GILBERT POILLERAT

Gilbert Poillerat, decorator and blacksmith, was born on the border between Beauce and Sologne. After the Boulle school, from which he graduated in 1921, and eight years spent at Brandt as a young man, he was ranked first among ironworkers. However, it was only after devoting himself to chiselling and painting that he developed a passion for this art. Ask him which style he prefers in ornamental ironwork, and he will answer: "The 17th century, because that was the period that brought the most beautiful works of ironwork to life. A simple balcony, a banister of staircase bore the mark of the elegance and the French spirit".

The arabesques of its balustrades made it known to the public. Its high bronze leaves, decorated with robust and graceful motifs, turn without jerking. One spends hours looking at his precise drawings, his daily research. The staircase, the door, the lamp post, the table, Gilbert Poillerat enlightens them by deciding on their shapes and volumes, because he adds to his art of decorating the technical knowledge of the forge. It is indeed essential that the plans are dimensioned to the millimetre, giving all the details of the construction of each work. Perspective and thickness are indicated by figures to which ironworkers must conform.

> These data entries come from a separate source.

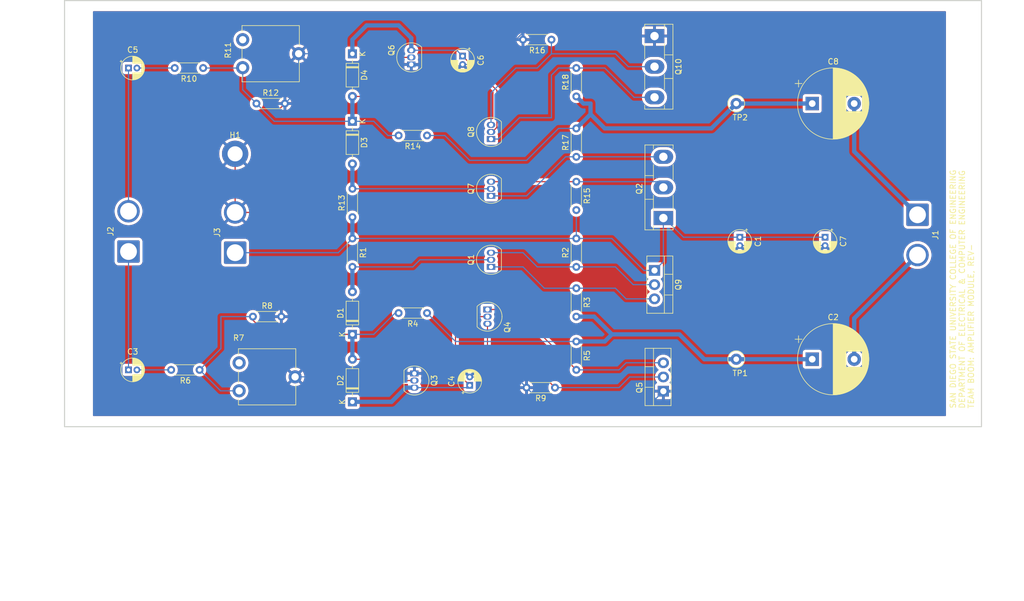
<source format=kicad_pcb>
(kicad_pcb
	(version 20240108)
	(generator "pcbnew")
	(generator_version "8.0")
	(general
		(thickness 1.6)
		(legacy_teardrops no)
	)
	(paper "A")
	(title_block
		(title "Amplifier PCB")
		(date "2024-09-08")
		(rev "-")
		(company "Team BOOM")
	)
	(layers
		(0 "F.Cu" signal)
		(31 "B.Cu" signal)
		(32 "B.Adhes" user "B.Adhesive")
		(33 "F.Adhes" user "F.Adhesive")
		(34 "B.Paste" user)
		(35 "F.Paste" user)
		(36 "B.SilkS" user "B.Silkscreen")
		(37 "F.SilkS" user "F.Silkscreen")
		(38 "B.Mask" user)
		(39 "F.Mask" user)
		(40 "Dwgs.User" user "User.Drawings")
		(41 "Cmts.User" user "User.Comments")
		(42 "Eco1.User" user "User.Eco1")
		(43 "Eco2.User" user "User.Eco2")
		(44 "Edge.Cuts" user)
		(45 "Margin" user)
		(46 "B.CrtYd" user "B.Courtyard")
		(47 "F.CrtYd" user "F.Courtyard")
		(48 "B.Fab" user)
		(49 "F.Fab" user)
		(50 "User.1" user)
		(51 "User.2" user)
		(52 "User.3" user)
		(53 "User.4" user)
		(54 "User.5" user)
		(55 "User.6" user)
		(56 "User.7" user)
		(57 "User.8" user)
		(58 "User.9" user)
	)
	(setup
		(pad_to_mask_clearance 0)
		(allow_soldermask_bridges_in_footprints no)
		(aux_axis_origin 38.1 37.465)
		(pcbplotparams
			(layerselection 0x00010fc_ffffffff)
			(plot_on_all_layers_selection 0x0000000_00000000)
			(disableapertmacros no)
			(usegerberextensions no)
			(usegerberattributes yes)
			(usegerberadvancedattributes yes)
			(creategerberjobfile yes)
			(dashed_line_dash_ratio 12.000000)
			(dashed_line_gap_ratio 3.000000)
			(svgprecision 4)
			(plotframeref no)
			(viasonmask no)
			(mode 1)
			(useauxorigin no)
			(hpglpennumber 1)
			(hpglpenspeed 20)
			(hpglpendiameter 15.000000)
			(pdf_front_fp_property_popups yes)
			(pdf_back_fp_property_popups yes)
			(dxfpolygonmode yes)
			(dxfimperialunits yes)
			(dxfusepcbnewfont yes)
			(psnegative no)
			(psa4output no)
			(plotreference yes)
			(plotvalue yes)
			(plotfptext yes)
			(plotinvisibletext no)
			(sketchpadsonfab no)
			(subtractmaskfromsilk no)
			(outputformat 1)
			(mirror no)
			(drillshape 0)
			(scaleselection 1)
			(outputdirectory "./")
		)
	)
	(net 0 "")
	(net 1 "Net-(C8-Pad1)")
	(net 2 "Net-(C2-Pad1)")
	(net 3 "Net-(Q10-C)")
	(net 4 "Net-(Q2-C)")
	(net 5 "GND")
	(net 6 "Net-(Q10-B)")
	(net 7 "Net-(D3-K)")
	(net 8 "/18V")
	(net 9 "Net-(D3-A)")
	(net 10 "Net-(C5-Pad2)")
	(net 11 "Net-(Q4-C)")
	(net 12 "Net-(D1-K)")
	(net 13 "Net-(C3-Pad2)")
	(net 14 "Net-(Q4-E)")
	(net 15 "Net-(D1-A)")
	(net 16 "Net-(Q1-C)")
	(net 17 "Net-(Q1-E)")
	(net 18 "Net-(Q2-B)")
	(net 19 "Net-(D4-K)")
	(net 20 "Net-(D2-K)")
	(net 21 "Net-(J2-Pin_2)")
	(net 22 "Net-(J2-Pin_1)")
	(net 23 "Net-(J1-Pin_2)")
	(net 24 "Net-(J1-Pin_1)")
	(footprint "Resistor_THT:R_Axial_DIN0204_L3.6mm_D1.6mm_P5.08mm_Horizontal" (layer "F.Cu") (at 97.155 120.015))
	(footprint "Resistor_THT:R_Axial_DIN0204_L3.6mm_D1.6mm_P5.08mm_Horizontal" (layer "F.Cu") (at 128.27 87.63 180))
	(footprint "TestPoint:TestPoint_Loop_D2.50mm_Drill1.0mm" (layer "F.Cu") (at 183.515 127.635))
	(footprint "Resistor_THT:R_Axial_DIN0204_L3.6mm_D1.6mm_P5.08mm_Horizontal" (layer "F.Cu") (at 97.79 81.915))
	(footprint "Capacitor_THT:CP_Radial_D4.0mm_P1.50mm" (layer "F.Cu") (at 184.15 105.815 -90))
	(footprint "Resistor_THT:R_Axial_DIN0204_L3.6mm_D1.6mm_P5.08mm_Horizontal" (layer "F.Cu") (at 154.94 95.885 -90))
	(footprint "Connector_Wire:SolderWire-2.5sqmm_1x02_P7.2mm_D2.4mm_OD3.6mm" (layer "F.Cu") (at 93.98 108.585 90))
	(footprint "Resistor_THT:R_Axial_DIN0204_L3.6mm_D1.6mm_P5.08mm_Horizontal" (layer "F.Cu") (at 154.94 114.935 -90))
	(footprint "Capacitor_THT:CP_Radial_D4.0mm_P1.50mm" (layer "F.Cu") (at 74.93 129.54))
	(footprint "Potentiometer_THT:Potentiometer_ACP_CA9-V10_Vertical" (layer "F.Cu") (at 95.33 75.5))
	(footprint "Resistor_THT:R_Axial_DIN0204_L3.6mm_D1.6mm_P5.08mm_Horizontal" (layer "F.Cu") (at 154.94 111.125 90))
	(footprint "Capacitor_THT:CP_Radial_D4.0mm_P1.50mm" (layer "F.Cu") (at 74.93 75.565))
	(footprint "Package_TO_SOT_THT:TO-92_Inline" (layer "F.Cu") (at 125.455 74.93 90))
	(footprint "Diode_THT:D_DO-35_SOD27_P7.62mm_Horizontal" (layer "F.Cu") (at 114.935 85.09 -90))
	(footprint "Capacitor_THT:CP_Radial_D4.0mm_P1.50mm" (layer "F.Cu") (at 134.62 73.43 -90))
	(footprint "Resistor_THT:R_Axial_DIN0204_L3.6mm_D1.6mm_P5.08mm_Horizontal" (layer "F.Cu") (at 88.265 75.565 180))
	(footprint "Capacitor_THT:CP_Radial_D4.0mm_P1.50mm" (layer "F.Cu") (at 135.89 132.31 90))
	(footprint "Resistor_THT:R_Axial_DIN0204_L3.6mm_D1.6mm_P5.08mm_Horizontal" (layer "F.Cu") (at 87.63 129.54 180))
	(footprint "Package_TO_SOT_THT:TO-218-3_Vertical" (layer "F.Cu") (at 168.91 69.85 -90))
	(footprint "Capacitor_THT:CP_Radial_D4.0mm_P1.50mm" (layer "F.Cu") (at 199.39 105.815 -90))
	(footprint "Resistor_THT:R_Axial_DIN0204_L3.6mm_D1.6mm_P5.08mm_Horizontal" (layer "F.Cu") (at 150.495 70.485 180))
	(footprint "Diode_THT:D_DO-35_SOD27_P7.62mm_Horizontal"
		(layer "F.Cu")
		(uuid "7936820e-d717-4e73-a6c8-32b9127e7c7c")
		(at 114.935 123.19 90)
		(descr "Diode, DO-35_SOD27 series, Axial, Horizontal, pin pitch=7.62mm, , length*diameter=4*2mm^2, , http://www.diodes.com/_files/packages/DO-35.pdf")
		(tags "Diode DO-35_SOD27 series Axial Horizontal pin pitch 7.62mm  length 4mm diameter 2mm")
		(property "Reference" "D1"
			(at 3.81 -2.12 90)
			(layer "F.SilkS")
			(uuid "305a5097-3152-4961-b0f8-29d8493fc5d5")
			(effects
				(font
					(size 1 1)
					(thickness 0.15)
				)
			)
		)
		(property "Value" "1N4148"
			(at 3.81 2.12 90)
			(layer "F.Fab")
			(uuid "76173b1b-06b0-449e-9b43-649558dc12cd")
			(effects
				(font
					(size 1 1)
					(thickness 0.15)
				)
			)
		)
		(property "Footprint" "Diode_THT:D_DO-35_SOD27_P7.62mm_H
... [564167 chars truncated]
</source>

The bars and sections arrive from the rolling mills at the factory, this vibrant city of hammering where men methodically bend, bend, drill, turn and weld with the help of powerful machines powered by electricity. There, sawing machines slice enormous iron bars with the same ease as if they were a common plank. It is in this field that, since 1918, explains Gilbert Poillerat, the tooling of the mechanical industries has allowed daring achievements, especially in the ironwork of buildings, because a building constructed with sophisticated means rises in a few months and must keep up with the accelerated pace of the building site.

It seems that these ornaments remain the prerogative of private mansions, artists' studios, country houses that are looking for a finery, a style in refinement. This means that very often the artist is dependent on the architect who orders the decoration of the building he builds. Let us only follow today the Master Ironworker. His drawings prove to us how far his ever-awakening conception can go. The medals, in which Gilbert Poillerat excels, with all the delicate art of chiselling show another part of the diversity of his talent, without forgetting the painting and drawings of Touraine landscapes which, in the precision of detail, of the line, make us close the cycle at its culminating point: Ironwork.